TÁNAISTE EAMON GILMORE has said that the government does not have any information that the US National Security Agency (NSA) carried out surveillance on Ireland, but said eavesdropping is unacceptable.
Speaking after a meeting with the US diplomat charged with talks on outstanding issues in Northern Ireland, Richard Haass, Gilmore said that it is “unacceptable” that any other state would spy on a friendly state.
He told reporters: “We’ve no information in relation to activity here.
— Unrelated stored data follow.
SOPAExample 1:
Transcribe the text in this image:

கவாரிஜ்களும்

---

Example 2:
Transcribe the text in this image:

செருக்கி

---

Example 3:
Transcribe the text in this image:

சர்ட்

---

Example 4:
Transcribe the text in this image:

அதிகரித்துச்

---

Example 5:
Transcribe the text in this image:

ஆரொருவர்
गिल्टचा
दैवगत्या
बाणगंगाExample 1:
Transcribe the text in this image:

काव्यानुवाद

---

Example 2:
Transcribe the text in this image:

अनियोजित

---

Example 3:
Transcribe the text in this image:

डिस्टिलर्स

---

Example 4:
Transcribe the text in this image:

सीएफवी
But I want to make it very clear that eavesdropping on telephones here or indeed anywhere else in Europe is not acceptable to us.”
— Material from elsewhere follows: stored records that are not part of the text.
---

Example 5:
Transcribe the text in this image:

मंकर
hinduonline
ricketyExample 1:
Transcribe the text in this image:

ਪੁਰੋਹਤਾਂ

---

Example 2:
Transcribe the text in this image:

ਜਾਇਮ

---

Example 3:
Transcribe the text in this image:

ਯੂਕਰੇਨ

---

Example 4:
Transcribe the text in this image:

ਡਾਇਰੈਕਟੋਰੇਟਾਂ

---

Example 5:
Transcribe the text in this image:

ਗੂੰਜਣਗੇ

It emerged today that Gilmore raised the issue of NSA spying at the Council of Europe headquarters in Brussels with officials “at a senior official level” in the US Embassy in Dublin earlier this year.
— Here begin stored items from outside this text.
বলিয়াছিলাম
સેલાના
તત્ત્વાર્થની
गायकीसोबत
“I’ve already said very clearly and very publicly that it is unacceptable that any state would bug a friendly state, eavesdrop on telephone conversations or try to establish intelligence in that way,” he said today.
He said that the matter has already been raised at an official level with officials from the US embassy here as well as at an EU level with the US Secretary of State John Kerry, saying it is something the Irish government is very clear on.
“The bugging of other people’s telephones… you know, friends don’t bug each other’s telephones,” Gilmore added.